Rendered images with source text:
"""

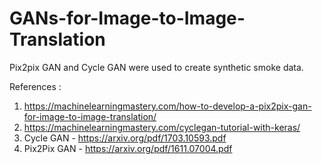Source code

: # GANs-for-Image-to-Image-Translation

Pix2pix GAN and Cycle GAN were used to create synthetic smoke data.

References :

1) https://machinelearningmastery.com/how-to-develop-a-pix2pix-gan-for-image-to-image-translation/
2) https://machinelearningmastery.com/cyclegan-tutorial-with-keras/
3) Cycle GAN - https://arxiv.org/pdf/1703.10593.pdf
4) Pix2Pix GAN - https://arxiv.org/pdf/1611.07004.pdf 
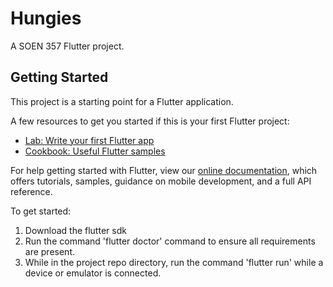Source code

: # Hungies

A SOEN 357 Flutter project.

## Getting Started

This project is a starting point for a Flutter application.

A few resources to get you started if this is your first Flutter project:

- [Lab: Write your first Flutter app](https://flutter.dev/docs/get-started/codelab)
- [Cookbook: Useful Flutter samples](https://flutter.dev/docs/cookbook)

For help getting started with Flutter, view our
[online documentation](https://flutter.dev/docs), which offers tutorials,
samples, guidance on mobile development, and a full API reference.

To get started:

1) Download the flutter sdk
2) Run the command 'flutter doctor' command to ensure all requirements are present.
2) While in the project repo directory, run the command 'flutter run' while a device or emulator is connected.
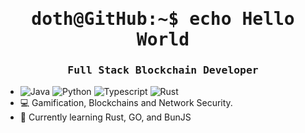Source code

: <h1 align="center">
        <samp> doth@GitHub:~$ echo Hello World</b></samp>
</h1>
<h3 align="center"> 
  <samp>
      Full Stack Blockchain Developer
  </samp>
</h3>

- ![Java](https://img.shields.io/badge/Java-DC0032?style=plastic&labelColor=white)
![Python](https://img.shields.io/badge/Python-3775A9?style=plastic&labelColor=white&logo=PyPI&logoColor=3775A9)
![Typescript](https://img.shields.io/badge/Typescript-007acc?style=plastic&labelColor=white&logo=typescript&logoColor=007acc)
![Rust](https://img.shields.io/badge/Rust(Learning...)-000?style=plastic&labelColor=white&logo=rust&logoColor=000)
- 💻 Gamification, Blockchains and Network Security.
- 🌱 Currently learning Rust, GO, and BunJS

<!---
Doth-J/Doth-J is a ✨ special ✨ repository because its `README.md` (this file) appears on your GitHub profile.
You can click the Preview link to take a look at your changes.
--->
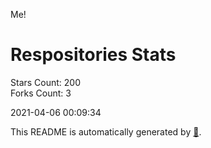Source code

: Me!

# Respositories Stats
Stars Count: 200  
Forks Count: 3

2021-04-06 00:09:34  

This README is automatically generated by [🐰](https://github.com/rnitta/rnitta).
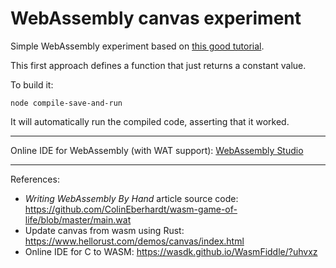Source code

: 
# WebAssembly canvas experiment

Simple WebAssembly experiment based on [this good tutorial](https://blog.scottlogic.com/2018/04/26/webassembly-by-hand.html).

This first approach defines a function that just returns a constant value.

To build it:

    node compile-save-and-run

It will automatically run the compiled code, asserting that it worked.

---

Online IDE for WebAssembly (with WAT support): [WebAssembly Studio](https://webassembly.studio/)

---

References:

- _Writing WebAssembly By Hand_ article source code: https://github.com/ColinEberhardt/wasm-game-of-life/blob/master/main.wat
- Update canvas from wasm using Rust: https://www.hellorust.com/demos/canvas/index.html
- Online IDE for C to WASM: https://wasdk.github.io/WasmFiddle/?uhvxz
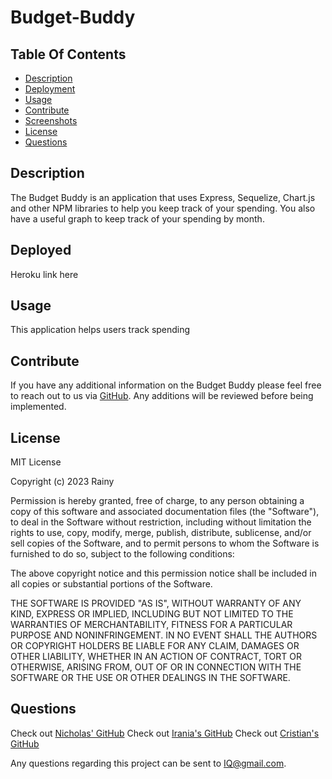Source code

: # Budget-Buddy
## Table Of Contents
<!-- click each bullet to move to the associated section -->
* [Description](#description)
* [Deployment](#deployed)
* [Usage](#usage)
* [Contribute](#contribute)
* [Screenshots](#screenshot)
* [License](#license)
* [Questions](#questions)
## Description
The Budget Buddy is an application that uses Express, Sequelize, Chart.js and other NPM libraries to help you keep track of your spending. 
You also have a useful graph to keep track of your spending by month.

## Deployed
Heroku link here


## Usage

This application helps users track spending 

## Contribute

If you have any additional information on the Budget Buddy please feel free to reach out to us via  [GitHub](https://github.com/MzRainy/Budget-Buddy).
Any additions will be reviewed before being implemented.


## License

MIT License

Copyright (c) 2023 Rainy

Permission is hereby granted, free of charge, to any person obtaining a copy
of this software and associated documentation files (the "Software"), to deal
in the Software without restriction, including without limitation the rights
to use, copy, modify, merge, publish, distribute, sublicense, and/or sell
copies of the Software, and to permit persons to whom the Software is
furnished to do so, subject to the following conditions:

The above copyright notice and this permission notice shall be included in all
copies or substantial portions of the Software.

THE SOFTWARE IS PROVIDED "AS IS", WITHOUT WARRANTY OF ANY KIND, EXPRESS OR
IMPLIED, INCLUDING BUT NOT LIMITED TO THE WARRANTIES OF MERCHANTABILITY,
FITNESS FOR A PARTICULAR PURPOSE AND NONINFRINGEMENT. IN NO EVENT SHALL THE
AUTHORS OR COPYRIGHT HOLDERS BE LIABLE FOR ANY CLAIM, DAMAGES OR OTHER
LIABILITY, WHETHER IN AN ACTION OF CONTRACT, TORT OR OTHERWISE, ARISING FROM,
OUT OF OR IN CONNECTION WITH THE SOFTWARE OR THE USE OR OTHER DEALINGS IN THE
SOFTWARE.

## Questions

Check out [Nicholas' GitHub](https://github.com/DamascusKraken)
Check out [Irania's GitHub](https://github.com/MzRainy)
Check out [Cristian's GitHub](https://github.com/Cbaca4)


Any questions regarding this project can be sent to IQ@gmail.com.
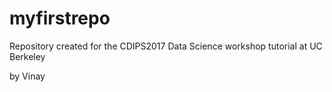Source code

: # myfirstrepo
Repository created for the CDIPS2017 Data Science workshop tutorial at UC Berkeley

by Vinay
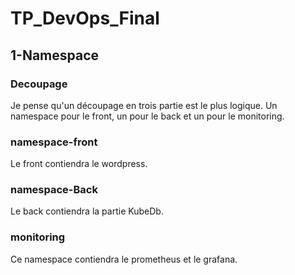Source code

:# TP_DevOps_Final

## 1-Namespace

### Decoupage

Je pense qu'un découpage en trois partie est le plus logique.
Un namespace pour le front, un pour le back et un pour le monitoring.
  
### namespace-front

Le front contiendra le wordpress.

### namespace-Back
Le back contiendra la partie KubeDb.

### monitoring
Ce namespace contiendra le prometheus et le grafana.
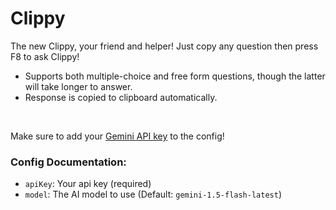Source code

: # Clippy
The new Clippy, your friend and helper! Just copy any question then press F8 to ask Clippy!
- Supports both multiple-choice and free form questions, though the latter will take longer to answer.
- Response is copied to clipboard automatically.

<br>

Make sure to add your [Gemini API key](https://aistudio.google.com/app/apikey) to the config!

### Config Documentation:
- `apiKey`: Your api key (required)
- `model`: The AI model to use (Default: `gemini-1.5-flash-latest`)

"""

In the copy, every entry appears exactly as written above and no picture appears.

Source code

: # GANs-for-Image-to-Image-Translation

Pix2pix GAN and Cycle GAN were used to create synthetic smoke data.

References :

1) https://machinelearningmastery.com/how-to-develop-a-pix2pix-gan-for-image-to-image-translation/
2) https://machinelearningmastery.com/cyclegan-tutorial-with-keras/
3) Cycle GAN - https://arxiv.org/pdf/1703.10593.pdf
4) Pix2Pix GAN - https://arxiv.org/pdf/1611.07004.pdf 
Source code

: # Hungies

A SOEN 357 Flutter project.

## Getting Started

This project is a starting point for a Flutter application.

A few resources to get you started if this is your first Flutter project:

- [Lab: Write your first Flutter app](https://flutter.dev/docs/get-started/codelab)
- [Cookbook: Useful Flutter samples](https://flutter.dev/docs/cookbook)

For help getting started with Flutter, view our
[online documentation](https://flutter.dev/docs), which offers tutorials,
samples, guidance on mobile development, and a full API reference.

To get started:

1) Download the flutter sdk
2) Run the command 'flutter doctor' command to ensure all requirements are present.
2) While in the project repo directory, run the command 'flutter run' while a device or emulator is connected.
Source code

: <h1 align="center">
        <samp> doth@GitHub:~$ echo Hello World</b></samp>
</h1>
<h3 align="center"> 
  <samp>
      Full Stack Blockchain Developer
  </samp>
</h3>

- ![Java](https://img.shields.io/badge/Java-DC0032?style=plastic&labelColor=white)
![Python](https://img.shields.io/badge/Python-3775A9?style=plastic&labelColor=white&logo=PyPI&logoColor=3775A9)
![Typescript](https://img.shields.io/badge/Typescript-007acc?style=plastic&labelColor=white&logo=typescript&logoColor=007acc)
![Rust](https://img.shields.io/badge/Rust(Learning...)-000?style=plastic&labelColor=white&logo=rust&logoColor=000)
- 💻 Gamification, Blockchains and Network Security.
- 🌱 Currently learning Rust, GO, and BunJS

<!---
Doth-J/Doth-J is a ✨ special ✨ repository because its `README.md` (this file) appears on your GitHub profile.
You can click the Preview link to take a look at your changes.
--->
Source code

: Me!

# Respositories Stats
Stars Count: 200  
Forks Count: 3

2021-04-06 00:09:34  

This README is automatically generated by [🐰](https://github.com/rnitta/rnitta).
Source code

: 
# WebAssembly canvas experiment

Simple WebAssembly experiment based on [this good tutorial](https://blog.scottlogic.com/2018/04/26/webassembly-by-hand.html).

This first approach defines a function that just returns a constant value.

To build it:

    node compile-save-and-run

It will automatically run the compiled code, asserting that it worked.

---

Online IDE for WebAssembly (with WAT support): [WebAssembly Studio](https://webassembly.studio/)

---

References:

- _Writing WebAssembly By Hand_ article source code: https://github.com/ColinEberhardt/wasm-game-of-life/blob/master/main.wat
- Update canvas from wasm using Rust: https://www.hellorust.com/demos/canvas/index.html
- Online IDE for C to WASM: https://wasdk.github.io/WasmFiddle/?uhvxz
Source code

: # Budget-Buddy
## Table Of Contents
<!-- click each bullet to move to the associated section -->
* [Description](#description)
* [Deployment](#deployed)
* [Usage](#usage)
* [Contribute](#contribute)
* [Screenshots](#screenshot)
* [License](#license)
* [Questions](#questions)
## Description
The Budget Buddy is an application that uses Express, Sequelize, Chart.js and other NPM libraries to help you keep track of your spending. 
You also have a useful graph to keep track of your spending by month.

## Deployed
Heroku link here


## Usage

This application helps users track spending 

## Contribute

If you have any additional information on the Budget Buddy please feel free to reach out to us via  [GitHub](https://github.com/MzRainy/Budget-Buddy).
Any additions will be reviewed before being implemented.


## License

MIT License

Copyright (c) 2023 Rainy

Permission is hereby granted, free of charge, to any person obtaining a copy
of this software and associated documentation files (the "Software"), to deal
in the Software without restriction, including without limitation the rights
to use, copy, modify, merge, publish, distribute, sublicense, and/or sell
copies of the Software, and to permit persons to whom the Software is
furnished to do so, subject to the following conditions:

The above copyright notice and this permission notice shall be included in all
copies or substantial portions of the Software.

THE SOFTWARE IS PROVIDED "AS IS", WITHOUT WARRANTY OF ANY KIND, EXPRESS OR
IMPLIED, INCLUDING BUT NOT LIMITED TO THE WARRANTIES OF MERCHANTABILITY,
FITNESS FOR A PARTICULAR PURPOSE AND NONINFRINGEMENT. IN NO EVENT SHALL THE
AUTHORS OR COPYRIGHT HOLDERS BE LIABLE FOR ANY CLAIM, DAMAGES OR OTHER
LIABILITY, WHETHER IN AN ACTION OF CONTRACT, TORT OR OTHERWISE, ARISING FROM,
OUT OF OR IN CONNECTION WITH THE SOFTWARE OR THE USE OR OTHER DEALINGS IN THE
SOFTWARE.

## Questions

Check out [Nicholas' GitHub](https://github.com/DamascusKraken)
Check out [Irania's GitHub](https://github.com/MzRainy)
Check out [Cristian's GitHub](https://github.com/Cbaca4)


Any questions regarding this project can be sent to IQ@gmail.com.
Source code

: # myfirstrepo
Repository created for the CDIPS2017 Data Science workshop tutorial at UC Berkeley

by Vinay
Source code

:# TP_DevOps_Final

## 1-Namespace

### Decoupage

Je pense qu'un découpage en trois partie est le plus logique.
Un namespace pour le front, un pour le back et un pour le monitoring.
  
### namespace-front

Le front contiendra le wordpress.

### namespace-Back
Le back contiendra la partie KubeDb.

### monitoring
Ce namespace contiendra le prometheus et le grafana.
Source code

: # Clippy
The new Clippy, your friend and helper! Just copy any question then press F8 to ask Clippy!
- Supports both multiple-choice and free form questions, though the latter will take longer to answer.
- Response is copied to clipboard automatically.

<br>

Make sure to add your [Gemini API key](https://aistudio.google.com/app/apikey) to the config!

### Config Documentation:
- `apiKey`: Your api key (required)
- `model`: The AI model to use (Default: `gemini-1.5-flash-latest`)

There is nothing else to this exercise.